Review this PR as a senior engineer. Focus on correctness, test gaps, security, and project convention violations. Return blocking issues first. Do not comment on style unless it affects maintainability.

Feature Implementation

1. Restate requirements.
2. Identify files likely involved.
3. Create implementation plan.
4. Implement minimal vertical slice.
5. Add tests.
6. Run verification.
7. Summarize.

Prompt:

Implement this feature as a minimal vertical slice. Do not introduce abstractions until needed. Add tests for the main behavior and one edge case.

Dependency Upgrade

1. Read changelog.
2. Identify breaking changes.
3. Upgrade package.
4. Fix compile/test failures.
5. Run focused and full checks.
6. Document migration notes.

Prompt:

Upgrade this dependency safely. Read the migration notes first. Make the smallest changes needed. Do not upgrade unrelated packages.

Anti-patterns

Avoid giant vague prompts:

Improve this repo.

Use focused prompts:

Inspect `src/features/payment` and identify the top 5 concrete maintainability risks. Do not edit files yet.

Avoid tasks without test requirements:

Fix it and tell me when done.

Use:

Fix it and report exact verification commands and results.

Forbid unrelated refactors:

Do not refactor unrelated code. If you see unrelated issues, list them separately instead of changing them.

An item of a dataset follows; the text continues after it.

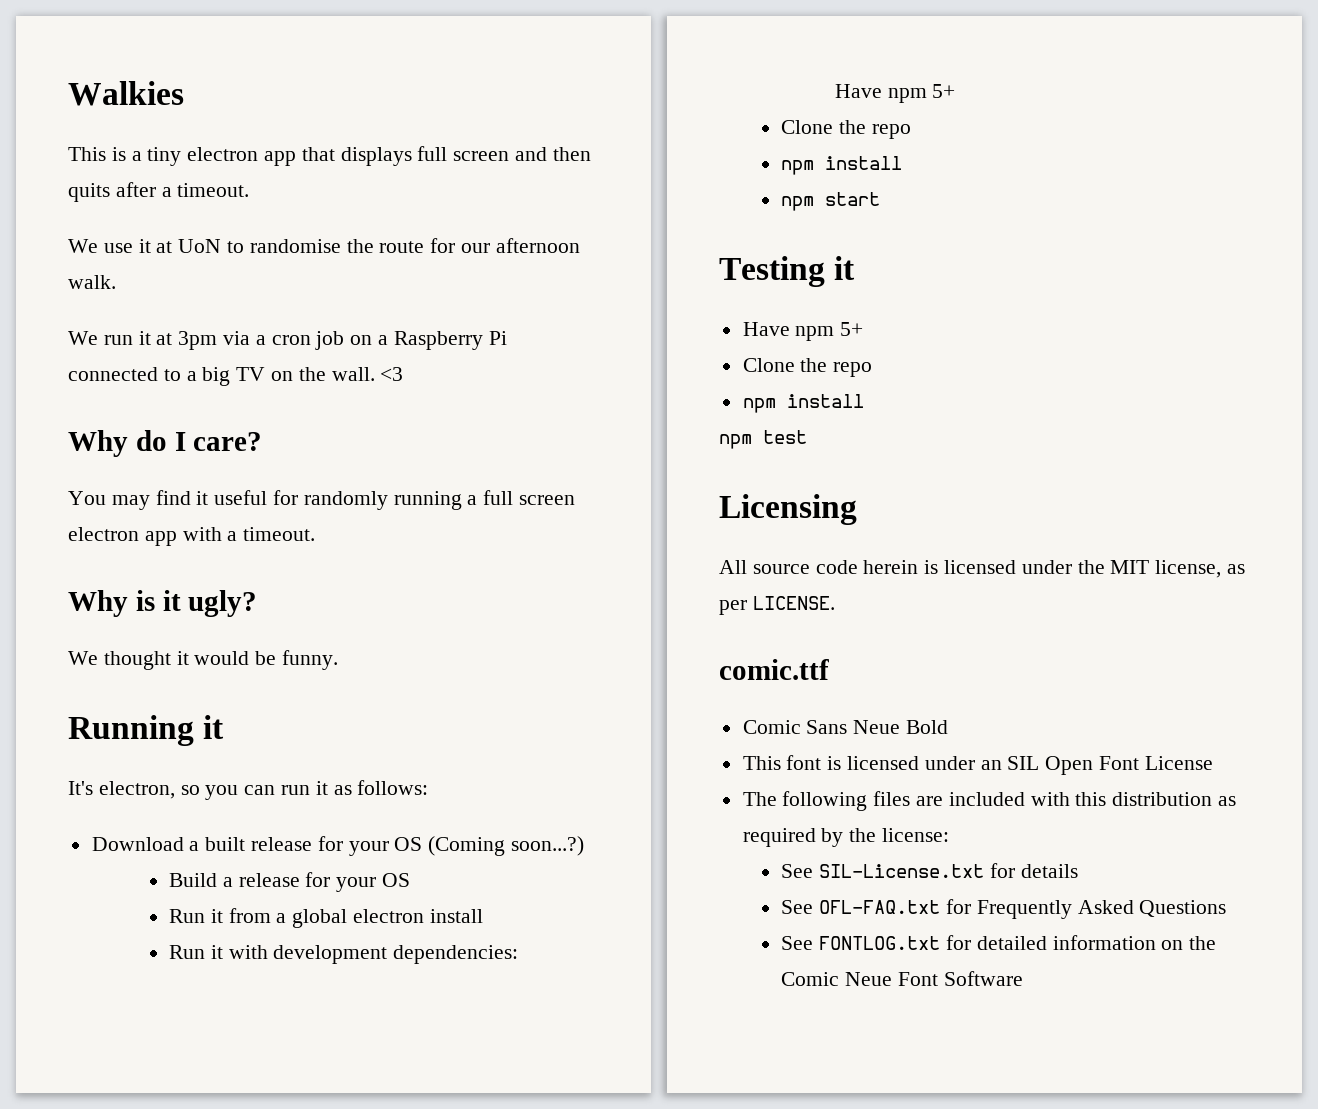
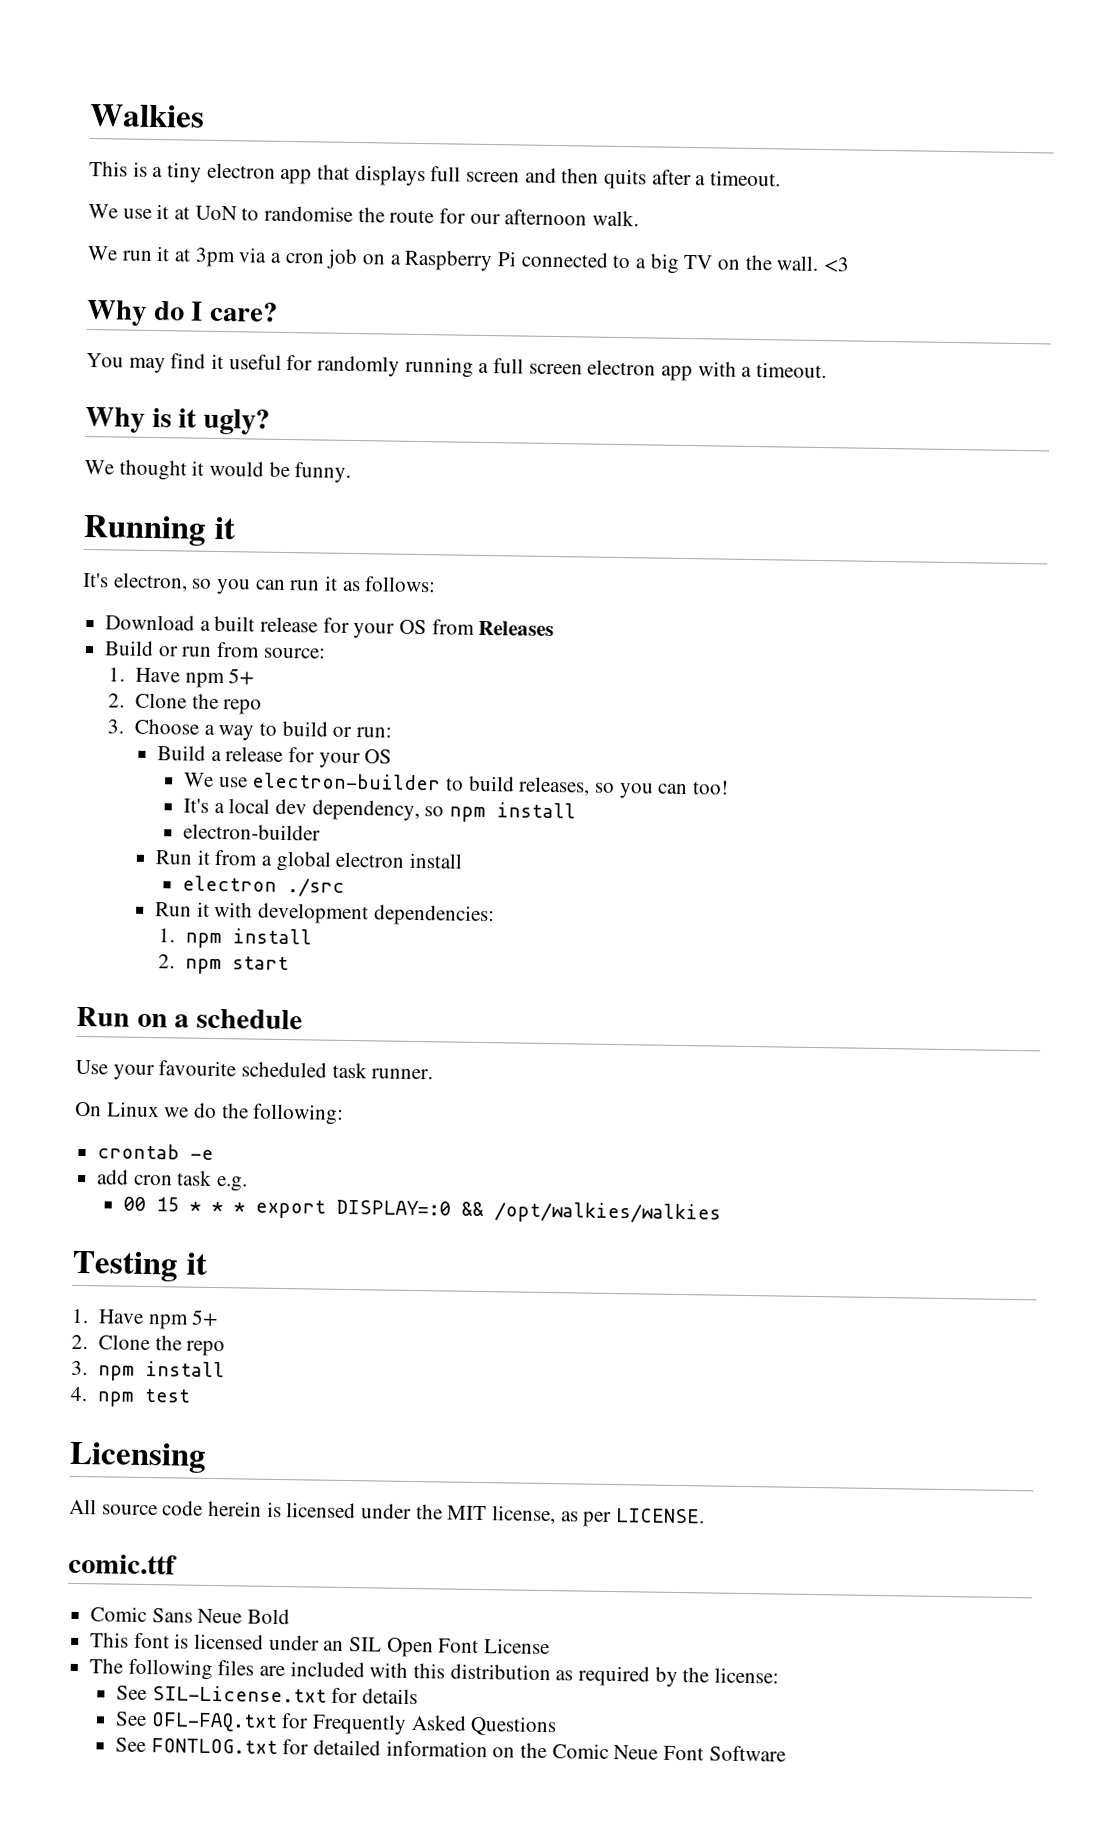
[428,836,585,856] (Coming soon...?) -> [431,619,555,637] [104,640,326,659] [107,667,255,689] [107,692,263,715] [106,718,392,741] from Releases // Build or run from source: // 1. Have npm 5+ // 2. Clone the repo // 3. Choose a way to build or run:
(410, 880) none -> [184,772,730,799] [183,798,577,823] [183,823,322,841] // We use electron-builder to build releases, so you can too! // It's a local dev dependency, so npm install // electron-builder
(483, 916) none -> [182,875,346,897] // electron ./src
[834,84,956,103] [781,120,911,139] [781,156,903,175] [781,192,881,211] [719,256,856,287] [742,322,864,341] [742,358,873,377] [742,394,864,413] Have npm 5+ // Clone the repo // npm install // npm start // Testing it // Have npm 5+ // Clone the repo // npm install // -> [157,928,312,949] [157,954,289,975] [76,1006,304,1030] [75,1059,434,1081] [75,1101,345,1125] [97,1143,215,1160] [97,1169,249,1192] [123,1196,722,1225] [72,1250,208,1282] [71,1308,219,1330] [71,1334,226,1357] [71,1360,225,1381] [70,1386,87,1402] 1. npm install // 2. npm start // Run on a schedule // Use your favourite scheduled task runner. // On Linux we do the following: // crontab -e // add cron task e.g. // 00 15 * * * export DISPLAY=:0 && /opt/walkies/walkies // Testing it // 1. Have npm 5+ // 2. Clone the repo // 3. npm install // 4.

Watch for correctness weakening:

commenting out failing tests
loosening assertions
adding `as any`
disabling lint rules
removing type checks
changing CI config to pass
adding broad try/catch blocks
swallowing errors

The harness should explicitly forbid these.

Implementation Plan

Set up a Claude Code harness in phases.

Phase 1: Basic Repo Harness

CLAUDE.md
standard task prompt templates
verification ladder
Git rules
completion format

Phase 2: Safety Harness

protected file list
dangerous command list
approval rules
secret scanning
branch protection

Phase 3: Test Harness

targeted test commands
unit test conventions
e2e smoke tests
frontend accessibility checks
build verification

Phase 4: Workflow Harness

Create Skills for:

bug fix
frontend review
write regression test
release checklist
dependency upgrade
accessibility audit

Phase 5: CI Harness

Claude GitHub Action
required checks
no auto-merge
human review
PR labels for AI-generated changes

Phase 6: Evaluation Harness

Track:

acceptance rate
review comments
test failures
escaped bugs
average diff size
cost per PR
time saved
failure patterns

Strong Default Harness

Use this as a starting point:

# Claude Code Harness

## Operating principles

- Make minimal, focused changes.
- Prefer correctness over cleverness.
- Do not refactor unrelated code.
- Do not add dependencies without justification.
- Do not edit generated files.
- Do not edit secrets.
- Do not weaken tests, types, lint, auth, or validation.

## Commands

- Install: `pnpm install`
- Lint: `pnpm lint`
- Typecheck: `pnpm typecheck`
- Test: `pnpm test`
- Build: `pnpm build`

## Frontend rules

- Use semantic HTML.
- Preserve keyboard accessibility.
- Check responsive layouts.
- Handle loading, empty, error, and success states.
- Reuse existing components.
- Avoid unnecessary client-side state.
- Avoid unnecessary `useEffect`.
- Do not suppress hydration errors without explanation.

## Bug-fix workflow

1. Reproduce the bug.
2. Add or identify a failing test.
3. Make the smallest fix.
4. Rerun the failing test.
5. Run broader affected checks.
6. Summarize root cause.

## Review workflow

Check:

- correctness
- missing tests
- security
- accessibility
- performance
- maintainability
- project convention violations

Return blocking issues first.

## Git rules

- Never commit directly to main.
- Use feature branches.
- Keep diffs focused.
- Do not commit without verification.
- Do not push without user approval.

## Completion format

Return:

1. Summary
2. Root cause, if applicable
3. Files changed
4. Verification commands and results
5. Remaining risks

References

Bottom Line

The practical way to do Claude Code harness engineering is not to write longer prompts. It is to build a controlled development system around Claude:

CLAUDE.md
+ task templates
+ Skills
+ hooks
+ file/command guards
+ tests
+ CI
+ Git discipline
+ human review
+ evaluation metrics

Claude Code proposes and edits. The harness constrains and verifies.